Ausschnitt aus einem Rollbild von Ya Makawa Shuhō (Kyoto 1898–1944 Kyoto), Feierlicher Tanz eines Mädchens (Hinazuru Sanbasō) (Sammlung Genzō Hattori), Foto: Alexandra Matzner.

Ausschnitt aus einem Rollbild von Ya Makawa Shuhō (Kyoto 1898–1944 Kyoto), Feierlicher Tanz eines Mädchens (Hinazuru Sanbasō) (Sammlung Genzō Hattori), Foto: Alexandra Matzner.

Gemalte Poesie – geschriebene Schönheit – gedruckte Realität: Eine riesige Welle droht über drei Fischerbotte zusammenzubrechen, im Hintergrund ist winzig der Fuji-San, der heilige Berg Nippons, zu erkennen. Die „Große Woge“ von Katsushika Hokusai (1760 - 1849 Edo) gehört zu den bekanntesten Blättern der Ukijo-e-Drucke. Dass die japanische Kunst über die volkstümlichen Farbholzschnitte und Netsuke weit hinausgeht, zeigt das Leopold Museum in der Ausstellung „JAPAN – Fragilität des Daseins“.  Rollbilder, faltbare Wandschirme und Kalligraphien offenbaren die philosophischen und poetischen Aspekte des reichen japanischen Kulturlebens.

 

Japanischen Malerei und Kalligraphie

Welche Entwicklung die japanische Kunst vor der Öffnung des Landes vollzogen hat, ist hierzulande jedoch höchst selten aufgezeigt worden. Während sich die Ukijo-e-Drucke seit Jahrzehnten großer Beliebtheit erfreuen und auch häufig publiziert wurden, können Rollbilder, Wandschirme und Kalligraphien kaum bewundert werden. In der Ausstellung führen etwa 50 traditionelle Werke aus der Sammlung Hattori die wesentlichen Gestaltungsprinzipien japanischer Kunst vom 12. bis zum 20. Jahrhundert vor: Über allem steht der Wunsch nach Einfachheit und Harmonie. Inspiration zogen die Japaner vor allem aus der chinesischen Kunst, die in Vielem den Ausgangspunkt für die Entwicklung bot.

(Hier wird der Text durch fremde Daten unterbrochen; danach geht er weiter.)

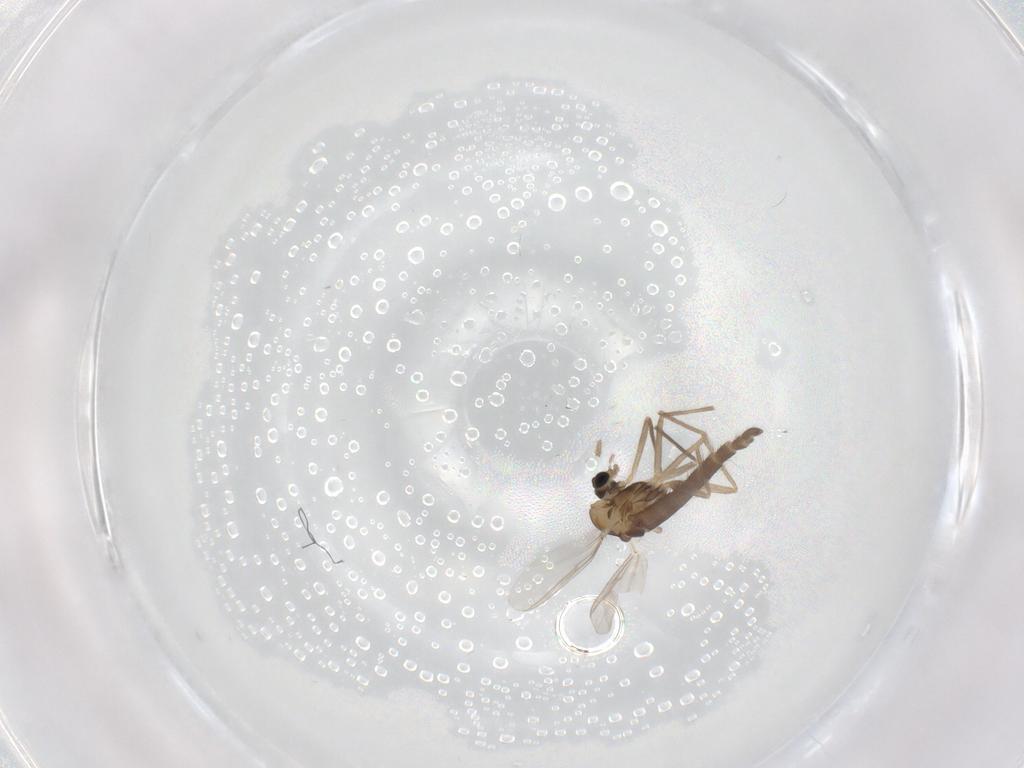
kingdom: Animalia
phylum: Arthropoda
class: Insecta
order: Diptera
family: Chironomidae
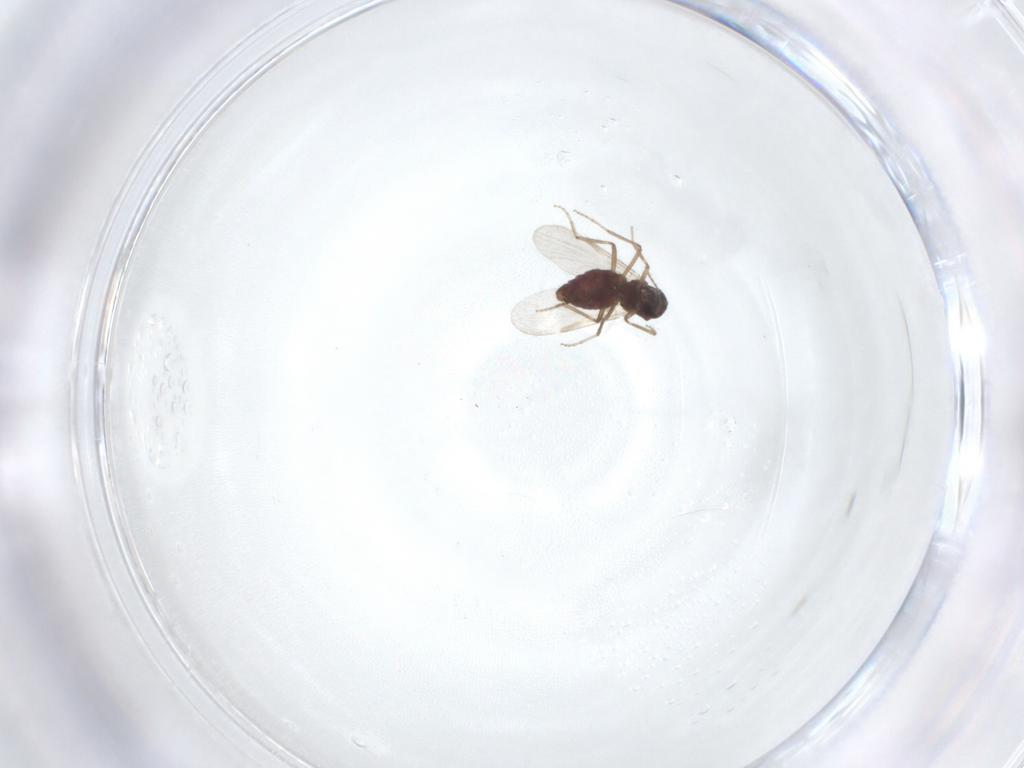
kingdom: Animalia
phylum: Arthropoda
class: Insecta
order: Diptera
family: Ceratopogonidae
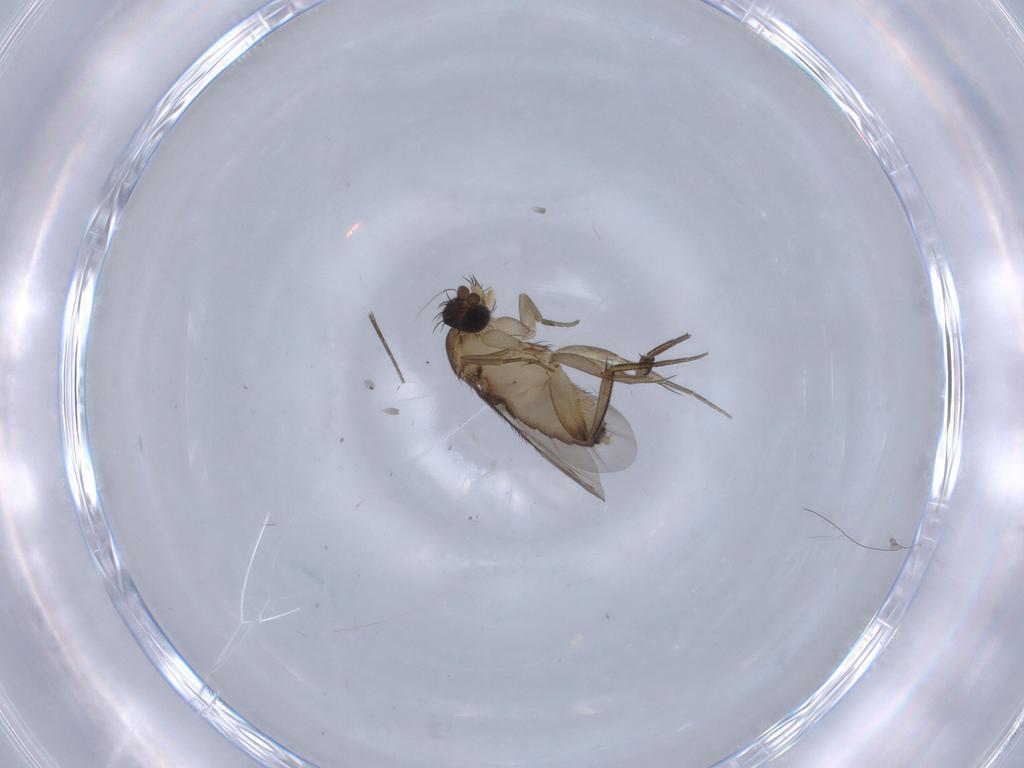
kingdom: Animalia
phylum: Arthropoda
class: Insecta
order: Diptera
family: Phoridae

Für Kalligraphien (shodō) ist wichtig, dass sie nicht nur schön geschrieben sind, sondern vom Schreiber auch etwas Schönes verfasst  wurde. Die Linienführung – auch von Unterschriften unter Anweisungen eines Oberbefehlshabers an einen Untergebenen – verrät durch ihre Ausdrucksstärke den Charakter des Schreibenden. Sie ist die Kunst einer intellektuellen Elite, die sich an der traditionellen japanischen und chinesischen Poesie entzündet. Einerseits entspricht die Kalligraphie damit einer Ästhetik des Momentanen, andererseits verfassen Zen-Mönche für ihre Schüler ebenfalls „Tuschespuren“, sog. bokuseki, um ihnen die Essenz ihrer Lehre für das Leben mitzugeben. Ab auch Heerführer wie Toyotomi Hideyoshi (Owari/Aichi 1537 - 1598 Osaka) pflegten diese Kunst, in der Schönschreiben und Zeichnen eins werden.

 

 

Wandschirme und Rollbilder

Wandschirme und Rollbilder verbreiten in traditionellen japanischen Häusern eine dekorative Ruhe, die in der westlichen Kunst kaum ihresgleichen findet. Während Wandschirme Räume teilen und vor Blicken schützen sollen, sind Rollbilder zum Aufhängen in der heiligen Nische (tokonoma) gedacht. Sie werden passend zu den Jahreszeiten ausgesucht und nach jeder Tee-Zeremonie ausgewechselt. Zusammengerollt und in Schachteln verpackt, bilden Rollbilder einen wichtigen, leicht zu transportierenden und  Erdbeben sicheren Schatz des Haushaltes. Die von vielseitig gebildeten Gelehrten und Literaten ausgeführten Tusche-Gemälde sollen den Raum atmosphärisch beeinflussen; sie zeigen Witterungen und den Ablauf der Jahreszeiten und stehen für das ewig Gültige, das Absolute.

 

 

Als Ausdruck des Zen-Buddhismus sind Rückzug, Leere, Abwesenheit in den Schwarz-Weiß-Malereien niemals negativ zu deuten, sondern gelten als unerlässliches Gegengewicht zum Vollen. So erscheinen viele Objekte ohne Hintergrund einfach auf das Papier gesetzt, während ihre Modellierungen die delikate Beherrschung des Materials verraten. Der Tiefenzug wird in der Tuschemalerei oft mittels atmosphärischem Auflösen der Dingwelt suggeriert, wobei das Oben im Bild gleichzeitig auch ein Dahinter bedeutet. Den erwünschten Effekt des Ruhigen erzielen japanische Künstler durch den Einsatz von Diagonalen als „Ersatz“ für Bewegung und Dynamik. Die stilistische wie motivische Kontinuität in der Tuschemalerei lässt sich aus der japanischen Geisteshaltung von Respekt und Treue für den Meister ableiten. Es ist für einen japanischen Künstler unschicklich, die Fertigkeiten seines Ausbildners zugunsten neuer Einflüsse abzulegen. Zudem soll die einfache Verständlichkeit der Motive – bei einer gleichzeitigen Reduktion der Themen – bei den Betrachter_innen Gefallen erwecken.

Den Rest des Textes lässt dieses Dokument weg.